Work task:
Counting the line with "treguar ku jetonin" as the last one, copy out the lines of the data exactly from the first onward.

___

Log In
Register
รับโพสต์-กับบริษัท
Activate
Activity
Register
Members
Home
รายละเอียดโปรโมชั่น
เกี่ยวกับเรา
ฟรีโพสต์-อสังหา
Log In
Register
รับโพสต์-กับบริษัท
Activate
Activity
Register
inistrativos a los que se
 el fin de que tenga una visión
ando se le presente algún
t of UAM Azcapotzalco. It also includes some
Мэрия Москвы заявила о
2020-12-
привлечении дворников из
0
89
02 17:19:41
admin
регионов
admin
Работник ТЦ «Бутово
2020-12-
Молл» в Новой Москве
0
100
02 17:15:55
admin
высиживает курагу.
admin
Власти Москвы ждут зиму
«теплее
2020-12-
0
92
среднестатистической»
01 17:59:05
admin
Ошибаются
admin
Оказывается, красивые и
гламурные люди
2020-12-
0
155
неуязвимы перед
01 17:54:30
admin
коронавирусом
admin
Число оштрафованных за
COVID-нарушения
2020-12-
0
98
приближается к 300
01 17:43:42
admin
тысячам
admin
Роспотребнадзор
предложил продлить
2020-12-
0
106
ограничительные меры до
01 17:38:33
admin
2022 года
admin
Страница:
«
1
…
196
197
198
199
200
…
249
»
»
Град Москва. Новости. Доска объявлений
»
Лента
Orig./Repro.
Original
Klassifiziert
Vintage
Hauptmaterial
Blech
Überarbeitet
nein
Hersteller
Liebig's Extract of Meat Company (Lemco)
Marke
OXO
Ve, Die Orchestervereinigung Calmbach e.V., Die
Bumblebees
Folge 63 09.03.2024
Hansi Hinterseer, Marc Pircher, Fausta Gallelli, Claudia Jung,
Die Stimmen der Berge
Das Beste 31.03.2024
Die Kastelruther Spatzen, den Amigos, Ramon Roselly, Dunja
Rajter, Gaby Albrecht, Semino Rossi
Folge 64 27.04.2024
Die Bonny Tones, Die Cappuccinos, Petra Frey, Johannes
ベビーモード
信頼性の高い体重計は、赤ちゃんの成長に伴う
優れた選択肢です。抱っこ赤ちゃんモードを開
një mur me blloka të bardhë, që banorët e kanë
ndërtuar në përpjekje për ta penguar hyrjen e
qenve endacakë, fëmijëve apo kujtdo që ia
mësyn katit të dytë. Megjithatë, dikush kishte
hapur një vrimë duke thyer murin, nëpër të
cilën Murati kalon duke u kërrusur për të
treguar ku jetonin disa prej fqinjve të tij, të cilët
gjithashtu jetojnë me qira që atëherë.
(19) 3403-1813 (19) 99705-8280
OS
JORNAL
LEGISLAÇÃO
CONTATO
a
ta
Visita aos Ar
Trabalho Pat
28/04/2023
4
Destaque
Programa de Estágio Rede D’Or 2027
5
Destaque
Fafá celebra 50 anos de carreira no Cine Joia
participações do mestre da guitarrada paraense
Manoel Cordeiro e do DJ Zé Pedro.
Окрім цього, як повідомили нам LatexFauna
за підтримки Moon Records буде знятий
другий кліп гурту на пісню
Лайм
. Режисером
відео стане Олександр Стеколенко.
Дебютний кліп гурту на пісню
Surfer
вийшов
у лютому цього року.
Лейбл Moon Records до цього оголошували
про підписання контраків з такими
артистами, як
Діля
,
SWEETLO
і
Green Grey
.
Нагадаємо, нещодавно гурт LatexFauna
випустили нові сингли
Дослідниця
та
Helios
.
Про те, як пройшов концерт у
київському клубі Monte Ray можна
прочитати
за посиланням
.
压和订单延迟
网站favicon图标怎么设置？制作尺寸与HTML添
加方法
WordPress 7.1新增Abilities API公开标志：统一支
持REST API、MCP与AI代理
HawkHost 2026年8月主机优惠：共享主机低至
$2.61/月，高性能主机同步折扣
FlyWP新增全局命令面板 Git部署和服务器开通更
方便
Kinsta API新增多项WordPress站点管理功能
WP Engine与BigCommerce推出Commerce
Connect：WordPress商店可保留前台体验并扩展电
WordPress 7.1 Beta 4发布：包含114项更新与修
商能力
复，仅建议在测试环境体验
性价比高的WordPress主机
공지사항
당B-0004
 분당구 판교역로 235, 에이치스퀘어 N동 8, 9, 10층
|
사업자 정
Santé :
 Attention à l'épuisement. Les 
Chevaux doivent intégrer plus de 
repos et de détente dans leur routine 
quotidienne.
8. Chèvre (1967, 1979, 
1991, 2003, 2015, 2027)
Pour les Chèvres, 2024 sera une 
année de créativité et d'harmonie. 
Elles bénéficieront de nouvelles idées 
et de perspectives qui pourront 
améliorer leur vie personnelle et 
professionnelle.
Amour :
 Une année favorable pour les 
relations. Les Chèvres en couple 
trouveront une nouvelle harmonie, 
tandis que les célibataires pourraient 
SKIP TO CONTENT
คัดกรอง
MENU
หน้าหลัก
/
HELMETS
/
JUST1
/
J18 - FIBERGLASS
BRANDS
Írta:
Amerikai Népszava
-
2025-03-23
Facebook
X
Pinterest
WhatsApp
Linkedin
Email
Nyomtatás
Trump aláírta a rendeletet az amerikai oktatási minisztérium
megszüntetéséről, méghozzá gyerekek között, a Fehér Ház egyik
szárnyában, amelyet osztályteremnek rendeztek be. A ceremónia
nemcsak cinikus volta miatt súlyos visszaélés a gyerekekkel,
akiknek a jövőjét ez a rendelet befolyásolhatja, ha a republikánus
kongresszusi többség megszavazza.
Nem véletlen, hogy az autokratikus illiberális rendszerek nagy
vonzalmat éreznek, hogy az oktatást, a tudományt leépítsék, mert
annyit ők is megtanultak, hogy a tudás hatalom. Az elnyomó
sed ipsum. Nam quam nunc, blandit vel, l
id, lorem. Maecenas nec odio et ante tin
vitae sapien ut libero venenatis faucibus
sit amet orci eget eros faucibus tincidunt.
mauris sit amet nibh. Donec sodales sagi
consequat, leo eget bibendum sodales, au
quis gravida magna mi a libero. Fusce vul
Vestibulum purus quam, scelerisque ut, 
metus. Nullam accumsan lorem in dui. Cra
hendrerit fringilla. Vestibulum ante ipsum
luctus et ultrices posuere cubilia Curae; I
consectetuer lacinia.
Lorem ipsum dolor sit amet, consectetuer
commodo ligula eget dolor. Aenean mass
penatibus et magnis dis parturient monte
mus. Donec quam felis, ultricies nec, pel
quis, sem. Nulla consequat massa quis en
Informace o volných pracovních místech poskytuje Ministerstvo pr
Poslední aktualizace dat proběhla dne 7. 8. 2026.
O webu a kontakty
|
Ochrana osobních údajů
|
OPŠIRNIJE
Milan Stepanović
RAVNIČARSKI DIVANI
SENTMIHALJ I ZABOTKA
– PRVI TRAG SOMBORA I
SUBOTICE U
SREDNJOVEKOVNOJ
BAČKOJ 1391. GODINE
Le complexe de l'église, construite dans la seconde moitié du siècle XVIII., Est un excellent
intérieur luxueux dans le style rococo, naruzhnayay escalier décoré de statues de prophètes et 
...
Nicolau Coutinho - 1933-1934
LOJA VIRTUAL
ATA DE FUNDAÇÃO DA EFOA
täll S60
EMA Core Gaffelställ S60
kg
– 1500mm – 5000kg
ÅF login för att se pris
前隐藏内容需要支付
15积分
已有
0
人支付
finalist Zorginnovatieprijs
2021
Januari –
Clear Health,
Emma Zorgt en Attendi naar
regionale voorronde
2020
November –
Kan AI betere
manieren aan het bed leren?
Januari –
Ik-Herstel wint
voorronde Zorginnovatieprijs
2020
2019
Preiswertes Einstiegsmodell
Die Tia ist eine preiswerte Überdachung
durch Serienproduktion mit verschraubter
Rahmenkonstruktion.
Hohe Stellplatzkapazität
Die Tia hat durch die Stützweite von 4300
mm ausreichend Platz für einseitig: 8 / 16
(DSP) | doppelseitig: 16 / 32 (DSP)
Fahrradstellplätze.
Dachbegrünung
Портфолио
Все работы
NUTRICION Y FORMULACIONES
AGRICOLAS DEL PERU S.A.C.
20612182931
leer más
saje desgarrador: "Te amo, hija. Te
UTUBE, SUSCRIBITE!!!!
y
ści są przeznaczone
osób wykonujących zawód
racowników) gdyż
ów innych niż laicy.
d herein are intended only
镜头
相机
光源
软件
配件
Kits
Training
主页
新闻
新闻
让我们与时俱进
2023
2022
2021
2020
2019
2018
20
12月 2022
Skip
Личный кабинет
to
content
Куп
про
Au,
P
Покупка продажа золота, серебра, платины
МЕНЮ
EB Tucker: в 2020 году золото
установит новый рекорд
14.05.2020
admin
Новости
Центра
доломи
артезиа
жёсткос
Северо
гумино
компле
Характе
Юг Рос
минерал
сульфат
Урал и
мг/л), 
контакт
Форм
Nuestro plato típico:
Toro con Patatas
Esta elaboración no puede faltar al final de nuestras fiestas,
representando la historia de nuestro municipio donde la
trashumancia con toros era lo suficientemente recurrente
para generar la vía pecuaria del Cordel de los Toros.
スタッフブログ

___

Exercise solution:
Log In
Register
รับโพสต์-กับบริษัท
Activate
Activity
Register
Members
Home
รายละเอียดโปรโมชั่น
เกี่ยวกับเรา
ฟรีโพสต์-อสังหา
Log In
Register
รับโพสต์-กับบริษัท
Activate
Activity
Register
inistrativos a los que se
 el fin de que tenga una visión
ando se le presente algún
t of UAM Azcapotzalco. It also includes some
Мэрия Москвы заявила о
2020-12-
привлечении дворников из
0
89
02 17:19:41
admin
регионов
admin
Работник ТЦ «Бутово
2020-12-
Молл» в Новой Москве
0
100
02 17:15:55
admin
высиживает курагу.
admin
Власти Москвы ждут зиму
«теплее
2020-12-
0
92
среднестатистической»
01 17:59:05
admin
Ошибаются
admin
Оказывается, красивые и
гламурные люди
2020-12-
0
155
неуязвимы перед
01 17:54:30
admin
коронавирусом
admin
Число оштрафованных за
COVID-нарушения
2020-12-
0
98
приближается к 300
01 17:43:42
admin
тысячам
admin
Роспотребнадзор
предложил продлить
2020-12-
0
106
ограничительные меры до
01 17:38:33
admin
2022 года
admin
Страница:
«
1
…
196
197
198
199
200
…
249
»
»
Град Москва. Новости. Доска объявлений
»
Лента
Orig./Repro.
Original
Klassifiziert
Vintage
Hauptmaterial
Blech
Überarbeitet
nein
Hersteller
Liebig's Extract of Meat Company (Lemco)
Marke
OXO
Ve, Die Orchestervereinigung Calmbach e.V., Die
Bumblebees
Folge 63 09.03.2024
Hansi Hinterseer, Marc Pircher, Fausta Gallelli, Claudia Jung,
Die Stimmen der Berge
Das Beste 31.03.2024
Die Kastelruther Spatzen, den Amigos, Ramon Roselly, Dunja
Rajter, Gaby Albrecht, Semino Rossi
Folge 64 27.04.2024
Die Bonny Tones, Die Cappuccinos, Petra Frey, Johannes
ベビーモード
信頼性の高い体重計は、赤ちゃんの成長に伴う
優れた選択肢です。抱っこ赤ちゃんモードを開
një mur me blloka të bardhë, që banorët e kanë
ndërtuar në përpjekje për ta penguar hyrjen e
qenve endacakë, fëmijëve apo kujtdo që ia
mësyn katit të dytë. Megjithatë, dikush kishte
hapur një vrimë duke thyer murin, nëpër të
cilën Murati kalon duke u kërrusur për të
treguar ku jetonin disa prej fqinjve të tij, të cilët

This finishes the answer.